Restate word for word the lines of the entries below, starting with the line that holds "left knee: (578, 496)" and ending with the line that holds "nose: (995, 444)", and no others.

[Body or hand keypoint data]
>>>
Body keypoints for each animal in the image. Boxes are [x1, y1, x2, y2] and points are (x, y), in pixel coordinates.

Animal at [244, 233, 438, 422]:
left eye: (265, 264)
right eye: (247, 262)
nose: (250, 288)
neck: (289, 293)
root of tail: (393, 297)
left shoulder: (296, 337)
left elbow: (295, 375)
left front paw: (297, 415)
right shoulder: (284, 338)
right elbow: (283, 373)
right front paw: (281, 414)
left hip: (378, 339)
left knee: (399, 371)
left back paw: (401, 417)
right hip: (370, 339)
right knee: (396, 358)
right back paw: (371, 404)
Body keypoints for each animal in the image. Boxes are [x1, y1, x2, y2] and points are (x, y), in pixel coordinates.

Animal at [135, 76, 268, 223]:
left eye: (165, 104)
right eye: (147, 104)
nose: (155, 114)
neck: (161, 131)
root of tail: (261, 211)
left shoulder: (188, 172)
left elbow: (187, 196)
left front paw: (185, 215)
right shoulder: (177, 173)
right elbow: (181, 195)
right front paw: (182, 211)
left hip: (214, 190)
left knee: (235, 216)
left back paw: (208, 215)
<<<
>>>
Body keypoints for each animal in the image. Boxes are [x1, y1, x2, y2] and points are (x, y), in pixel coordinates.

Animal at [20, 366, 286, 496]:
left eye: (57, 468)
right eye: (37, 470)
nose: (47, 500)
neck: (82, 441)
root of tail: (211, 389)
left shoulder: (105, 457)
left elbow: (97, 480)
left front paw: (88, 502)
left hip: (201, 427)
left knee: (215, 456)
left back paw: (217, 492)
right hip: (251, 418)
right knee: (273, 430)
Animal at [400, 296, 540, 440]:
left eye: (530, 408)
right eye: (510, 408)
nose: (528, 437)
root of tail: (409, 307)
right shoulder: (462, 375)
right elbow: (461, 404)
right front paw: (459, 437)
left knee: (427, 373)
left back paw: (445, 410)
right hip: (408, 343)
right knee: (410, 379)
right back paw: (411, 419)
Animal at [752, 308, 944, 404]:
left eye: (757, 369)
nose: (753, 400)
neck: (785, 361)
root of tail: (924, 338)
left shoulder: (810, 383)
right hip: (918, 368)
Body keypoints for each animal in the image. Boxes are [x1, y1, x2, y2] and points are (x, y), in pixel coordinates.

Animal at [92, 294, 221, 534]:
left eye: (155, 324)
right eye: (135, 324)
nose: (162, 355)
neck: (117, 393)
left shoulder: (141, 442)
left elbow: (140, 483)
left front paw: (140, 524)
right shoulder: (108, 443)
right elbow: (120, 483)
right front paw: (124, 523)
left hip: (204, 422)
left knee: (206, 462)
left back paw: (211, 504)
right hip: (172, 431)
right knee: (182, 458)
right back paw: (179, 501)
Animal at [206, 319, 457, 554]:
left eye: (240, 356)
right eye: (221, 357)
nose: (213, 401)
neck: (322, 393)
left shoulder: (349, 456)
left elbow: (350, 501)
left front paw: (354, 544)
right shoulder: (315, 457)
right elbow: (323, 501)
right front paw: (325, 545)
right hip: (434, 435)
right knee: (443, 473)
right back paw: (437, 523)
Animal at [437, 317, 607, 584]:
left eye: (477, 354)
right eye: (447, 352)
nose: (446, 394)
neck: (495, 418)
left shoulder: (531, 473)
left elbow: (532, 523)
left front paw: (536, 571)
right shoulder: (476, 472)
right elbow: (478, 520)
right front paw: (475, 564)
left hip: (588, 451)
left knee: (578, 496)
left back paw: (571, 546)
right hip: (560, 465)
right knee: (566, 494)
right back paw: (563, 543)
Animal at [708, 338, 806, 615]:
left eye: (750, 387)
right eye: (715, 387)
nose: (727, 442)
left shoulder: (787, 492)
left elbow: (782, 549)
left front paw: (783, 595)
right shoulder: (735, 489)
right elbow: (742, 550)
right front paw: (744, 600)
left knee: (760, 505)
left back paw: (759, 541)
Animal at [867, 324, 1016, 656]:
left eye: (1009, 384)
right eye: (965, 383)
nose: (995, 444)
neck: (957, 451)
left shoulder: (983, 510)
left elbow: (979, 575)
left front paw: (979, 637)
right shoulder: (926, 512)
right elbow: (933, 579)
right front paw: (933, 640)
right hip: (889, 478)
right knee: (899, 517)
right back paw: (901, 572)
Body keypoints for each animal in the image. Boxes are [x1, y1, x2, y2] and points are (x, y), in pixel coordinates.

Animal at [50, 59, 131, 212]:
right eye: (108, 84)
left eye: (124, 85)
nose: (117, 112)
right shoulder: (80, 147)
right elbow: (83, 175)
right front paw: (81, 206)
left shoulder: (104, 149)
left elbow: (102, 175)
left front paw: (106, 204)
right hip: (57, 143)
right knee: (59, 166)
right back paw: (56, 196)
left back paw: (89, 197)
<<<
→ Exercise response:
left knee: (578, 496)
left back paw: (571, 546)
right hip: (560, 465)
right knee: (566, 494)
right back paw: (563, 543)
Animal at [708, 338, 806, 615]:
left eye: (750, 387)
right eye: (715, 387)
nose: (727, 442)
left shoulder: (787, 492)
left elbow: (782, 549)
left front paw: (783, 595)
right shoulder: (735, 489)
right elbow: (742, 550)
right front paw: (744, 600)
left knee: (760, 505)
left back paw: (759, 541)
Animal at [867, 324, 1016, 656]:
left eye: (1009, 384)
right eye: (965, 383)
nose: (995, 444)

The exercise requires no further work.